DATA TO EXAMINE:

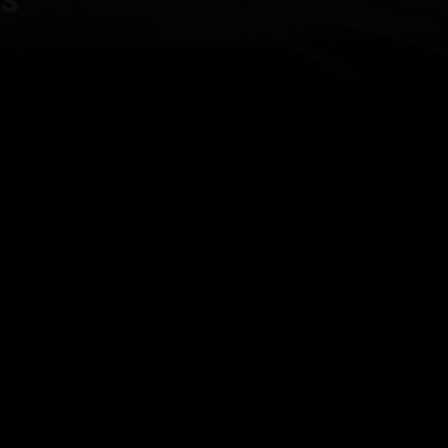
 de suministros de Twitch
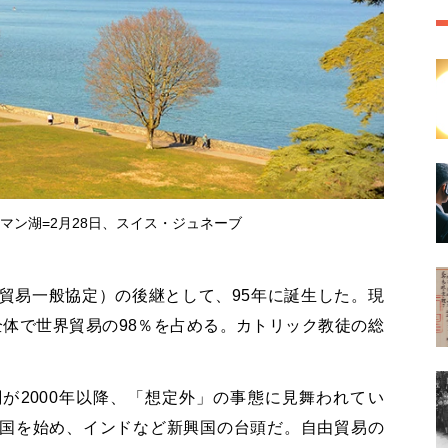
マン湖=2月28日、スイス・ジュネーブ
関税貿易一般協定）の後継として、95年に誕生した。現
全体で世界貿易の98％を占める。カトリック教徒の総
が2000年以降、「想定外」の事態に見舞われてい
中国を始め、インドなど新興国の台頭だ。自由貿易の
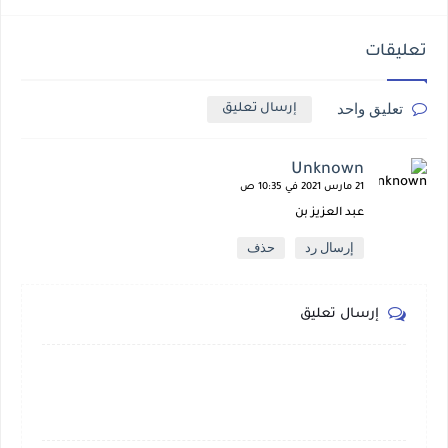
تعليقات
تعليق واحد
إرسال تعليق
Unknown
21 مارس 2021 في 10:35 ص
عبد العزيز بن
إرسال رد
حذف
إرسال تعليق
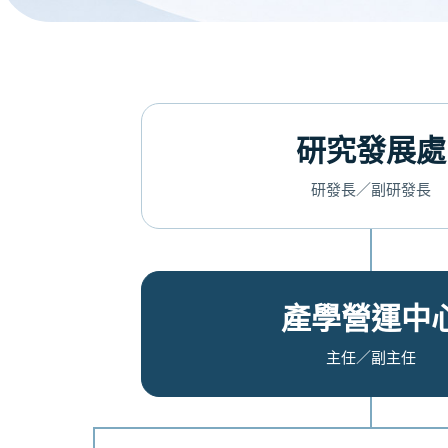
研究發展處
研發長／副研發長
產學營運中
主任／副主任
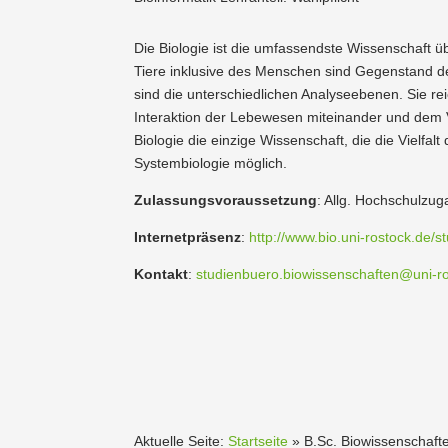
Die Biologie ist die umfas­sendste Wissen­schaft 
Tiere inklusive des Menschen sind Gegen­stand der
sind die unter­schied­lichen Analy­se­ebenen. Sie
Inter­aktion der Lebewesen mitein­ander und dem
Biologie die einzige Wissen­schaft, die die Vielf
System­bio­logie möglich.
Zulas­sungs­vor­aus­setzung
: Allg. Hochschul­zu­g
Inter­net­präsenz
:
http://www.bio.uni-rostock.de/
Kontakt
:
studienbuero.biowissenschaften@uni-r
Aktuelle Seite:
Startseite
»
B.Sc. Biowis­sen­schaft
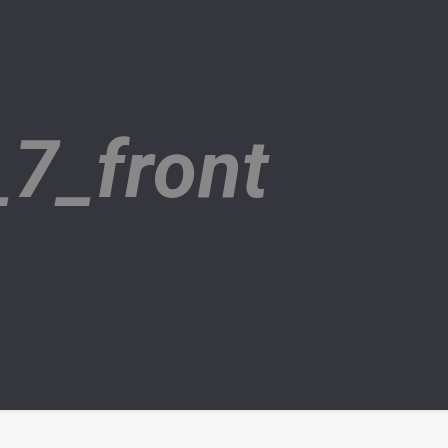
_7_front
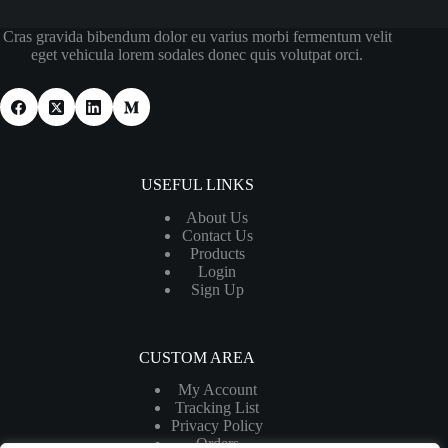
Cras gravida bibendum dolor eu varius morbi fermentum velit
eget vehicula lorem sodales donec quis volutpat orci.
USEFUL LINKS
About Us
Contact Us
Products
Login
Sign Up
CUSTOM AREA
My Account
Tracking List
Privacy Policy
Orders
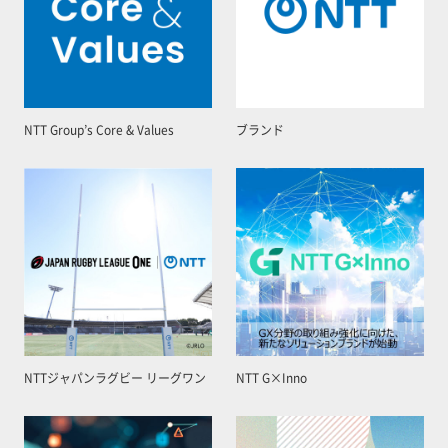
NTT Group’s Core & Values
ブランド
NTTジャパンラグビー リーグワン
NTT G×Inno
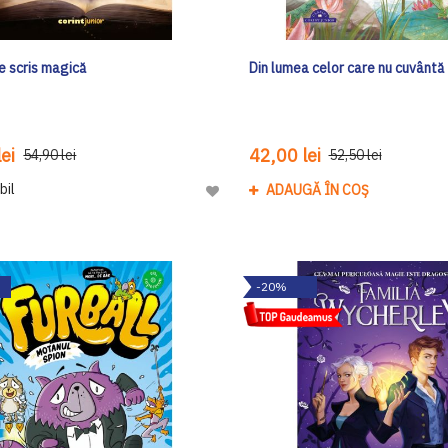
e scris magică
Din lumea celor care nu cuvântă
ei
42,00 lei
54,90 lei
52,50 lei
bil
ADAUGĂ ÎN COȘ
Adaugă
la
Lista
de
-20%
Dorinte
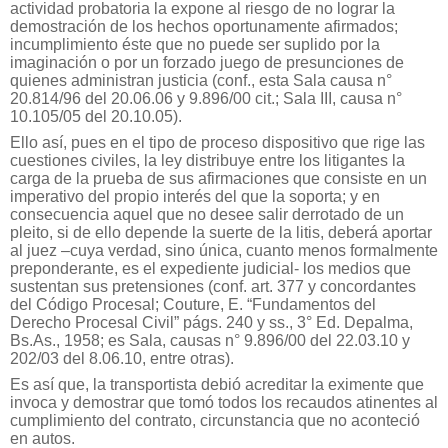
actividad probatoria la expone al riesgo de no lograr la
demostración de los hechos oportunamente afirmados;
incumplimiento éste que no puede ser suplido por la
imaginación o por un forzado juego de presunciones de
quienes administran justicia (conf., esta Sala causa n°
20.814/96 del 20.06.06 y 9.896/00 cit.; Sala III, causa n°
10.105/05 del 20.10.05).
Ello así, pues en el tipo de proceso dispositivo que rige las
cuestiones civiles, la ley distribuye entre los litigantes la
carga de la prueba de sus afirmaciones que consiste en un
imperativo del propio interés del que la soporta; y en
consecuencia aquel que no desee salir derrotado de un
pleito, si de ello depende la suerte de la litis, deberá aportar
al juez –cuya verdad, sino única, cuanto menos formalmente
preponderante, es el expediente judicial- los medios que
sustentan sus pretensiones (conf. art. 377 y concordantes
del Código Procesal; Couture, E. “Fundamentos del
Derecho Procesal Civil” págs. 240 y ss., 3° Ed. Depalma,
Bs.As., 1958; es Sala, causas n° 9.896/00 del 22.03.10 y
202/03 del 8.06.10, entre otras).
Es así que, la transportista debió acreditar la eximente que
invoca y demostrar que tomó todos los recaudos atinentes al
cumplimiento del contrato, circunstancia que no aconteció
en autos.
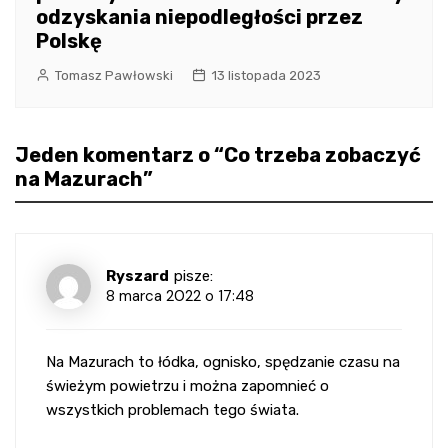
odzyskania niepodległości przez
Polskę
Tomasz Pawłowski
13 listopada 2023
Jeden komentarz o “
Co trzeba zobaczyć
na Mazurach
”
Ryszard
pisze:
8 marca 2022 o 17:48
Na Mazurach to łódka, ognisko, spędzanie czasu na
świeżym powietrzu i można zapomnieć o
wszystkich problemach tego świata.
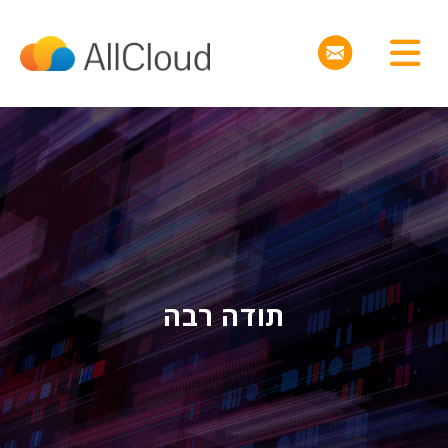
תודה רבה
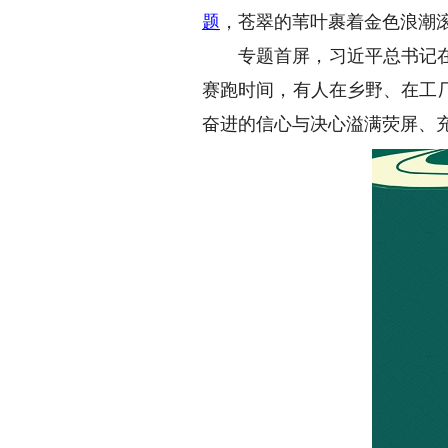
题
，苍翠的苇叶裹着金色浪潮滚
专题首屏，习近平总书记在2
赛跑时间，有人在乡野、在工
奋进的信心与决心溢满荧屏、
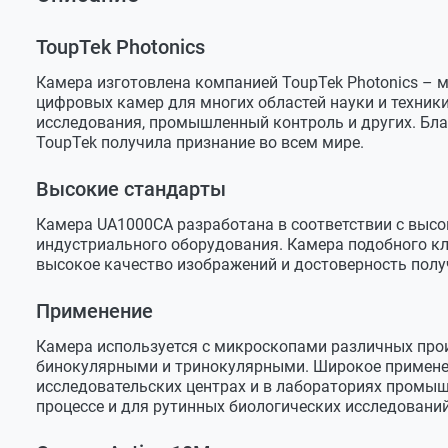
Оставить отзыв
Камера ToupCam UA1000CA
Камера ToupCam UA1000CA
Задать вопрос
Оптический адаптер 0.5х FMA050 C-mount / 23.2 м
Сенсор
CMOS с ф
ToupTek Photonics
Защитная крышка - 3 шт
Дима
Марка сенсора
Aptina 10
Камера изготовлена компанией ToupTek Photonics – 
Переходник 23.2 / 30.0 мм
цифровых камер для многих областей науки и техники
Формат сенсора
1/2.3" (6,
Где производится данный товар: 28731
исследования, промышленный контроль и других. Бла
Переходник 23.2 / 30.5 мм
Размер сенсора
5,56х4,26
ToupTek получила признание во всем мире.
Служба поддержки
Кабель USB2.0 A / B 2 м
Размер пикселя
1,55х1,55
Руководство по эксплуатации
Высокие стандарты
Добрый день. Артикул произведен в Китае по
Разрешение сенсора
10Mр (358
Камера UA1000CA разработана в соответствии с высо
Режим съемки
фото / ви
индустриального оборудования. Камера подобного кла
высокое качество изображений и достоверность полу
Формат файлов видео
WMV, MP4,
Применение
Формат файлов фото
JPG, PNG,
Разрешение
Камера используется с микроскопами различных про
бинокулярными и тринокулярными. Широкое применен
Разрешение максимальное
3584х274
исследовательских центрах и в лабораториях промыш
процессе и для рутинных биологических исследований
Разрешение (3,3 к/с)
3584х274
Разрешение (12 к/с)
1792х137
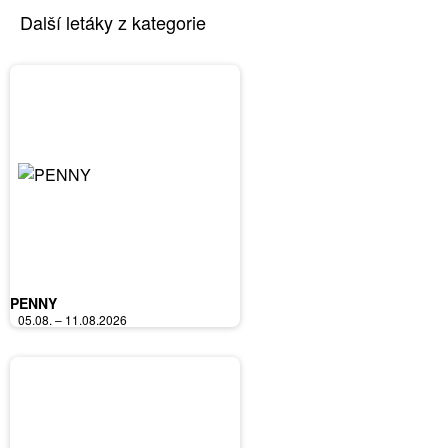
Další letáky z kategorie
PENNY
05.08. – 11.08.2026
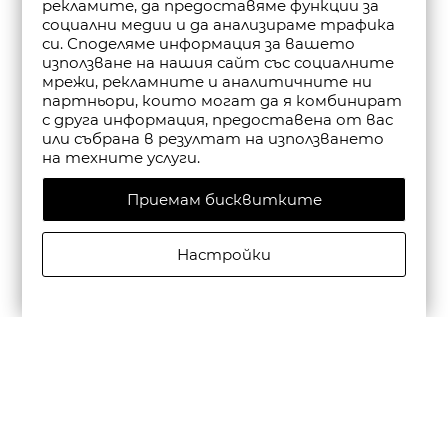
рекламите, да предоставяме функции за
социални медии и да анализираме трафика
си. Споделяме информация за вашето
използване на нашия сайт със социалните
мрежи, рекламните и аналитичните ни
партньори, които могат да я комбинират
с друга информация, предоставена от вас
или събрана в резултат на използването
на техните услуги.
Приемам бисквитките
Настройки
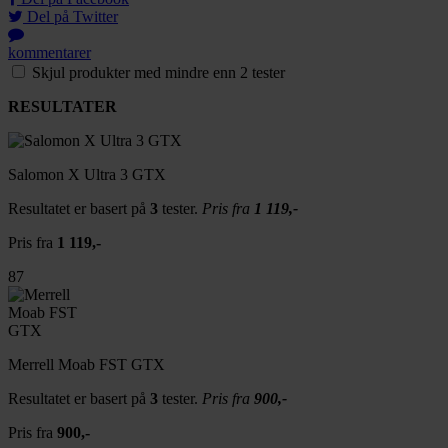
Del på Twitter
kommentarer
Skjul produkter med mindre enn 2 tester
RESULTATER
Salomon X Ultra 3 GTX
Resultatet er basert på
3
tester.
Pris fra
1 119,-
Pris fra
1 119,-
87
Merrell Moab FST GTX
Resultatet er basert på
3
tester.
Pris fra
900,-
Pris fra
900,-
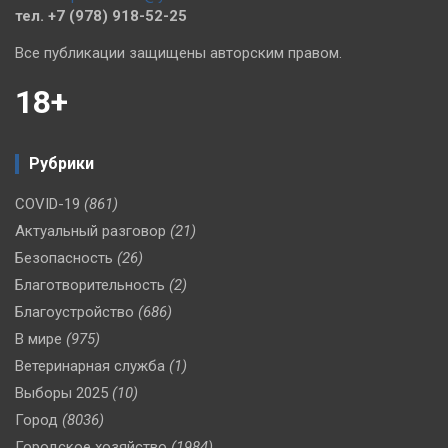
тел. +7 (978) 918-52-25
Все публикации защищены авторским правом.
18+
Рубрики
COVID-19
(861)
Актуальный разговор
(21)
Безопасность
(26)
Благотворительность
(2)
Благоустройство
(686)
В мире
(975)
Ветеринарная служба
(1)
Выборы 2025
(10)
Город
(8036)
Городское хозяйство
(1984)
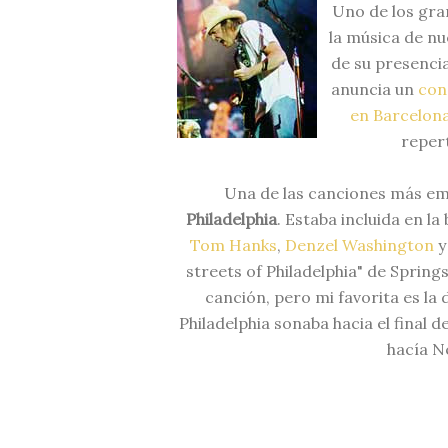
Uno de los gran
la música de n
de su presencia
anuncia un
con
en Barcelon
repert
Una de las canciones más e
Philadelphia
. Estaba incluida en l
Tom Hanks
,
Denzel Washington
streets of Philadelphia" de Springs
canción, pero mi favorita es la
Philadelphia sonaba hacia el final d
hacía N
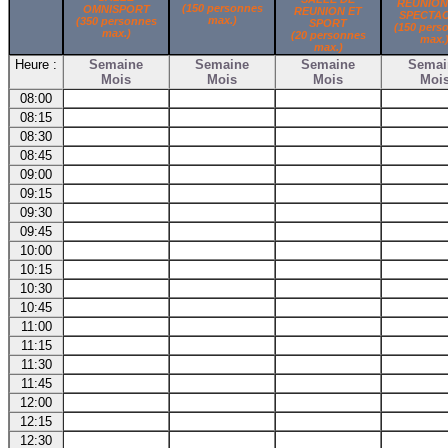
REUNION
(150 personnes
OMNISPORT
REUNION ET
SPECTA
max.)
(350 personnes
SPORT
(150 pers
max.)
(20 personnes
max.
max.)
Heure :
Semaine
Semaine
Semaine
Semai
Mois
Mois
Mois
Moi
08:00
08:15
08:30
08:45
09:00
09:15
09:30
09:45
10:00
10:15
10:30
10:45
11:00
11:15
11:30
11:45
12:00
12:15
12:30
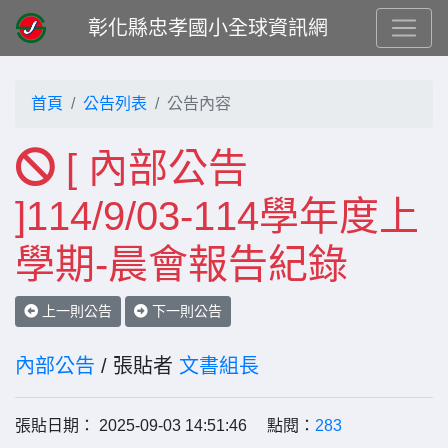
彰化縣忠孝國小全球資訊網
首頁
公告列表
公告內容
[ 內部公告
]114/9/03-114學年度上
學期-晨會報告紀錄
上一則公告
下一則公告
內部公告
/ 張貼者
文書組長
張貼日期： 2025-09-03 14:51:46 點閱：
283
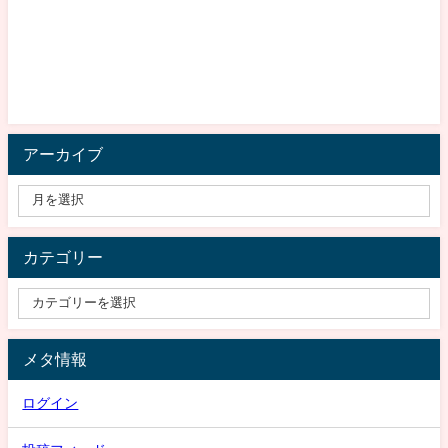
アーカイブ
カテゴリー
メタ情報
ログイン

WORK REQUIRED: State how many lines in the entries above hold the word "файлов", with no further text.

TASK RESPONSE: 2